Trump’s chief of staff John Kelly just did something he should’ve done the day he took his job. He banned the use of personal devices by staff and guests in the White House. The ban will go into effect in the coming days, and the reason is obvious: security. But, c’mon, how is the Trump administration just now realizing this?
The ban comes just a couple weeks shy of a year after Trump’s inauguration, and we might never know how much damage the use of unsecured personal devices did to the country. The fact of the matter is that the Samsung Galaxy a random White House staffer bought at Best Buy is not the only thing vulnerable to hackers: these unsecured devices put the entire White House network at risk. One unnamed official told Bloomberg that there are just “too many devices connected to the White House wireless network.” Which is an annoying problem at Starbucks. At the White House, this is a national security concern.
Nevertheless, staffers are apparently mad about the change because it’s inconvenient. Here’s Bloomberg again:
Aides who opposed the ban said they cannot use their work phones for personal use, and that work phones can’t accommodate texting. They believe the ban will be a hardship because texting is often the easiest way for their families to reach them in the middle of a busy day of meetings.
But let me reiterate a simple point: national security is more important than Trump aides being able to send text messages to their kids. Sorry, when you work at what’s arguably the most important building in the country, there are rules. At least there are now that John Kelly is imposing them.
This new rule has been a long time coming, too. While White House press secretary Sarah Huckabee Sanders said in a statement today that the “security and integrity of the technology systems at the White House is a top priority for the Trump administration,” this simply isn’t true. “The security and integrity of the technology systems at the White House” has never been a top priority for the Trump administration. It only took two weeks after Trump’s inauguration for Cory Louie, the White House’s chief information security officer, to lose his job. It’s unclear if he quit or got fired, but he was never replaced.

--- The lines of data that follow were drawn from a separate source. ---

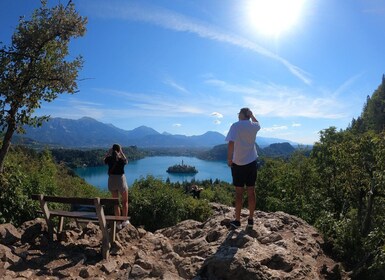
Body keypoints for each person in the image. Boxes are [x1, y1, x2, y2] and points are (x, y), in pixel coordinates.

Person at [225, 108, 261, 229]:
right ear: (249, 115)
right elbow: (258, 124)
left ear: (242, 114)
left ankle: (237, 220)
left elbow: (231, 143)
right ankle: (250, 219)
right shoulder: (253, 126)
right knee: (251, 191)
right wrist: (252, 115)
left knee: (239, 193)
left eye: (239, 113)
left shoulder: (235, 126)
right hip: (251, 162)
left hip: (238, 163)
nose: (237, 114)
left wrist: (229, 159)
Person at [104, 143, 130, 228]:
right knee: (125, 201)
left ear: (112, 150)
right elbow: (126, 161)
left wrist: (108, 152)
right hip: (120, 180)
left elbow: (104, 160)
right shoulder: (121, 160)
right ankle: (124, 221)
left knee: (116, 203)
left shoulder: (109, 159)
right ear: (119, 150)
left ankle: (118, 223)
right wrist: (121, 152)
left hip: (111, 181)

Even without someone in charge of network security at the White House, plenty of people have been warning that Trump aides should not be using personal phones or personal email addresses. Around the same time Louie was shown the door, over a dozen members of Congress sent a letter to the House Oversight committee calling for an investigation into Trump’s use of an unsecured, outdated Android phone for his tweets. A month later, a report emerged that White House staffers were using encrypted messaging apps on personal phones to communicate, an act that may have been illegal. Two months after that, intelligence officials raised alarm over Trump’s habit of using his personal cell phone to call world leaders. And a few months after that, the National Security Agency (NSA) warned Jared Kushner and other White House officials against using personal emails for official business. Yes, this is the exact same thing that Trump lambasted Hillary Clinton for doing when he was on the campaign trail.
These are just a few of the security risks we know about. We don’t know if there have already been breaches. We do know that Mar-a-Lago, Trump’s “Winter White House,” has abysmal cybersecurity, because Gizmodo reporters uncovered multiple vulnerabilities last year with the help of ProPublica.
Every day of the Trump administration feels like taking a dive into a pool of crazy pills. The upside to today is that the new White House ban on personal phones is actually a step in the right direction. Now if we could just keep President Trump from inciting nuclear war with North Korea, that would be terrific.